Detrending Time Series Data - My Journey Into Data Science

Before you can begin modeling on time series data, you need to make sure that the data you have is stationary. Stationarity is important because if the mean or variance of a time series fluctuates throughout time, a model describing the data will vary in accuracy at different time points due to the changing mean/variance. Since most time series data is not stationary, this is an important step when dealing with time series data.

Let’s go over a couple methods to make time series data stationary. I’ll be using housing value data from Zillow and will be showing housing data from one zipcode in Los Angeles starting from 2010. Here’s a quick glance at our data:

Taking a quick glance at our data, it is clear that there is an upward linear trend in our data. The trend might also be exponential due to how quickly the value of housing is rising.

Methods to Check Stationarity

Before we begin detrending our data, we need a way to determine whether or not a series is stationary. We’ll be using the Dickey-Fuller test which is a statistical test that tests for stationarity. The null hypothesis for the Dickey-Fuller test is that the series is not stationary. So if the test statistic is less than the critical value, we reject the null hypothesis and conclude that our time series is stationary.

Here is the code to run the Dickey-Fuller test in python.

from statsmodels.tsa.stattools import adfuller

dftest = adfuller(ts)

dfoutput = pd.Series(dftest[0:4], index=['Test Statistic', 'p-value', '#Lags Used', 'Number of Observations Used'])
for key,value in dftest[4].items():
    dfoutput['Critical Value (%s)'%key] = value
print(dfoutput)

Running the Dickey-Fuller test for our data above, these are our results:

Results of Dickey-Fuller Test: 

Test Statistic                 -0.667612
p-value                         0.854961
#Lags Used                      9.000000
Number of Observations Used    90.000000
Critical Value (1%)            -3.505190
Critical Value (5%)            -2.894232
Critical Value (10%)           -2.584210
dtype: float64

With a p-value of 0.85, we fail to reject the null hypothesis and conclude that our data is not stationary. Now lets try to make our time series stationary!

1. Log Transformation

One method to make your series stationary is to log transform your data to make your series more uniform over time. Transformations are used to stabilize the variance of a series.

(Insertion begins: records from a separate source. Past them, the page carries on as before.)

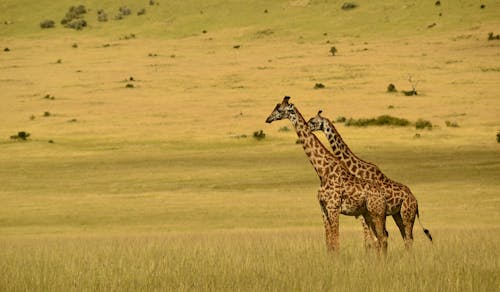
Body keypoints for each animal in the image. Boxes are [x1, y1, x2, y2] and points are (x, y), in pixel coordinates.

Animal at [264, 97, 388, 252]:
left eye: (279, 109)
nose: (268, 119)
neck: (323, 172)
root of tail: (382, 195)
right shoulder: (323, 209)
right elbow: (329, 244)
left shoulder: (333, 208)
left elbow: (336, 242)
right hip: (368, 214)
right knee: (378, 239)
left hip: (376, 213)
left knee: (382, 238)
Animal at [306, 110, 432, 248]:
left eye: (313, 121)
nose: (307, 127)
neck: (356, 169)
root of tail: (416, 201)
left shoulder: (364, 211)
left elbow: (371, 240)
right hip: (397, 214)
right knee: (405, 237)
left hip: (407, 215)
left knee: (408, 237)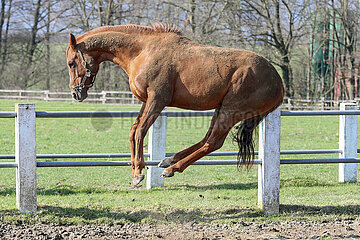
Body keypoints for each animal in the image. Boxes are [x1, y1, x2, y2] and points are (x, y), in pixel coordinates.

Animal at [66, 23, 282, 186]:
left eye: (71, 63)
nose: (76, 93)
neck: (143, 52)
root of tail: (278, 83)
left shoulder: (157, 100)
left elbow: (140, 131)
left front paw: (138, 173)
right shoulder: (146, 101)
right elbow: (133, 131)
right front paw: (135, 168)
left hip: (230, 112)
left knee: (213, 142)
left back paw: (172, 168)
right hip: (220, 110)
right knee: (206, 139)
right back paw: (169, 160)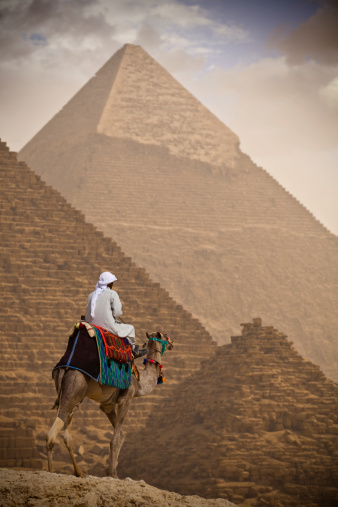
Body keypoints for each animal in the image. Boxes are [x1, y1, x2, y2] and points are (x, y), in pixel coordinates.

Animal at [46, 332, 173, 478]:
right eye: (165, 336)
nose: (172, 343)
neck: (140, 383)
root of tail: (64, 368)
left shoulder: (107, 405)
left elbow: (121, 436)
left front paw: (110, 470)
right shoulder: (126, 399)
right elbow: (115, 439)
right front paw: (112, 473)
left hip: (72, 396)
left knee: (67, 436)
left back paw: (78, 473)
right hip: (73, 390)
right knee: (51, 435)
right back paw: (50, 471)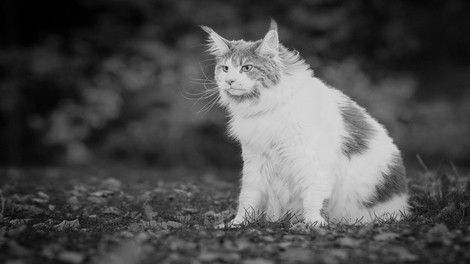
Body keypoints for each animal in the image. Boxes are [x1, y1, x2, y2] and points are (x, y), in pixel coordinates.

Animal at [200, 20, 410, 226]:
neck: (266, 108)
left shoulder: (311, 159)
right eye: (225, 68)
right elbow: (248, 197)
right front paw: (238, 223)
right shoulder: (255, 160)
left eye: (246, 68)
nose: (229, 81)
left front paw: (313, 222)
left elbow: (312, 196)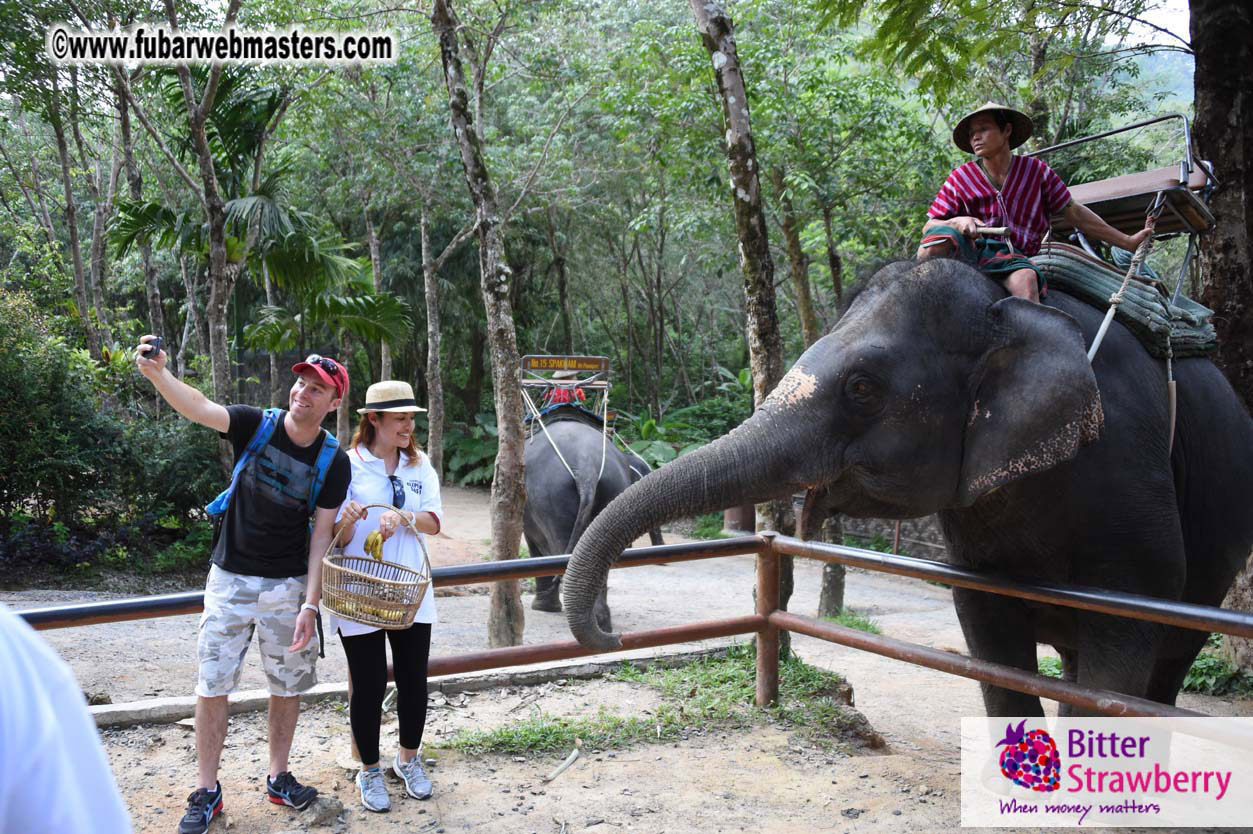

Let’s take the log transformation of our series:

log_ts = np.log(ts)
log_ts.plot(figsize=(8, 5));

Just by taking a look at the graph, we can see that our data has not become stationary by taking the log transformation. For some time series, log transformation is the way to go, but it is not the case for this time series so lets move on to another method.

2. Subtracting the Rolling Mean

Another method to make your time series stationary is to subtract the rolling mean from your data. The rolling mean is the moving average, at any point t you can take the average of the m last time periods. m is known as the window size.

roll_mean = ts.rolling(window=4).mean()
fig = plt.figure(figsize=(11, 7))
plt.plot(ts, color='blue', label='Original')
plt.plot(roll_mean, color='red', label='Rolling Mean')
plt.legend()
plt.show();

Here’s how to subtract the rolling mean from you data and plot it:

data_minus_roll_mean = ts - roll_mean
data_minus_roll_mean.dropna(inplace=True)
data_minus_roll_mean.plot(figsize=(8, 5))

Our data certainly looks more stationary by looking at the graph. Let’s see if it passes the Dickey-Fuller test.

Results of Dickey-Fuller Test: 

Test Statistic                 -2.934873
p-value                         0.041440
#Lags Used                     12.000000
Number of Observations Used    84.000000
Critical Value (1%)            -3.510712
Critical Value (5%)            -2.896616
Critical Value (10%)           -2.585482
dtype: float64

With a p-value less than 0.05 we reject the null hypothesis and conclude that our time series is stationary! Let’s take a look at another method to enforce stationarity.

3. Differencing

The last method and one of the most common methods to make your time series stationary is differencing. Differencing can help stabilize the mean of a time series by removing changes in the level of a time series to eliminate or reduce trends and seasonality.

diff_ts = ts.diff(periods=5)
diff_ts.dropna(inplace=True)

fig = plt.figure(figsize=(8,5))
plt.plot(diff_ts, color='blue')
plt.title('Differenced series')
plt.show()

Differencing subtracts the previous observation from the current observation. The periods parameter is the lag at which to difference, a 1 period lag takes the difference between consecutive observations. A 12 period lag with monthly data will take the difference between yearly data.

Results of Dickey-Fuller Test: 

Test Statistic                 -3.297344
p-value                         0.014998
#Lags Used                     11.000000
Number of Observations Used    83.000000
Critical Value (1%)            -3.511712
Critical Value (5%)            -2.897048
Critical Value (10%)           -2.585713
dtype: float64

With a p-value of 0.01, we can reject the null hypothesis and conclude that our differenced series is stationary!

Conclusion

Now that we our data is stationary it is ready to be used for time series modeling. I hope this was helpful in finding ways to make your time series data stationary.